▶ _Work instruction A_: In the Covid-19 policy article, how many workshops produced the report?
▶ _Work instruction B_: List the fields that the Covid-19 policy article gives as making up STEM.
▶ _Work instruction C_: Extend the Covid-19 policy article past its final sentence.
--- Extracted text Enclosed Below ---
The Covid-19 pandemic is the most substantial policy challenge the UK has faced since the second world war. In less than a year, the virus has killed around 43,000 people, thrown the economy into recession and turned everyone’s lives upside down. Such is the scale of the challenge, it has forced policymakers and civil servants – in every sector, in every department, in every region – to devise and implement ideas at a pace that would have been unthinkable to generations past.
Throughout the spring and summer the British Academy, the national body for the humanities and social sciences, has been examining the critical role that the SHAPE community (social sciences, humanities and the arts for people and the economy) has played in informing policy to control the spread of the virus, and the part they will play when the crisis ends. Now we have published a report, in the Journal of the British Academy, which collects our thinking and which – we hope – will assist policymakers in shaping a positive, post-pandemic future.
The report is the product of a series of 20 workshops with experts from the SHAPE community exploring the impact of the pandemic on topics ranging from inequality and health to elections and protests. From these conversations, five principles for policy making emerged.
The first is that policymakers should draw from a broad knowledge base, one that integrates SHAPE and STEM (science, technology, engineering and mathematics) insights, from the social, historical, cultural, behavioural and economic spheres, as well as the medical, the biological and the physical. Our workshop on plagues, pandemics and crises throughout history demonstrated, through examples from the Black Death and HIV/Aids that pandemics are complex and that policy interventions must be multidisciplinary in response.
--- End of Enclosed Extracted text ---
--- Records provided Enclosed Below ---
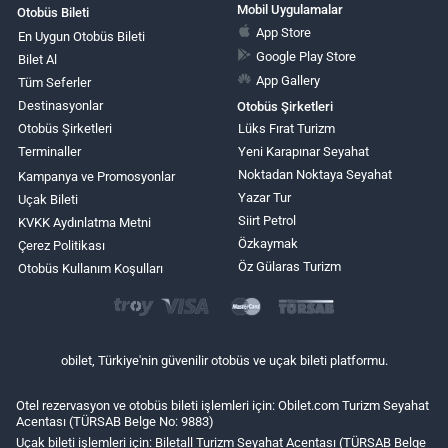
Mobil Uygulamalar
Otobüs Bileti
App Store
En Uygun Otobüs Bileti
Google Play Store
Bilet Al
App Gallery
Tüm Seferler
Destinasyonlar
Otobüs Şirketleri
Otobüs Şirketleri
Lüks Fırat Turizm
Terminaller
Yeni Karapınar Seyahat
Noktadan Noktaya Seyahat
Kampanya ve Promosyonlar
Yazar Tur
Uçak Bileti
Siirt Petrol
KVKK Aydınlatma Metni
Özkaymak
Çerez Politikası
Öz Gülaras Turizm
Otobüs Kullanım Koşulları
obilet, Türkiye'nin güvenilir otobüs ve uçak bileti platformu.
Otel rezervasyon ve otobüs bileti işlemleri için: Obilet.com Turizm Seyahat
Acentası (TÜRSAB Belge No: 9883)
Uçak bileti işlemleri için: Biletall Turizm Seyahat Acentası (TÜRSAB Belge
--- End of Enclosed Records provided ---
▶ _Exercise response A_: A series of 20 workshops with experts from the SHAPE community.

▶ _Exercise response B_: Science, technology, engineering, mathematics

▶ _Exercise response C_:
Second, policymaking must respond to local and historical contexts, and have people and purpose at its heart. Knowledge should not just derive from different disciplines but from the citizens, communities and cultures most affected by the issues at hand. The project’s discussion on urban environments brought attention to lived experience and highlighted that the idea of “building back better” varies from place to place.
Thirdly, consideration must be given to the implications of voice and political authority, with particular attention paid to the language of policy. Who has a voice? How are they using it? What words, phrases and expressions are they using? And how might these be received? These questions have important implications for how different communities engage with policy and the relationships and practices that affect the recovery.
History demonstrates that pandemics are complex and policy interventions must be multidisciplinary in response
The fourth principle is to more effectively learn from history, and to account for the complex interconnections between different scales of social and political space (for example, personal, family, local, regional, national, global), and the relations of power and influence within and between them. Our session on children and young people considered how the dispersed nature of governance on childhood policy issues – there is no single government department focusing solely on children – leads to a demand for strong inter-departmental collaboration to prevent issues “falling between the cracks”.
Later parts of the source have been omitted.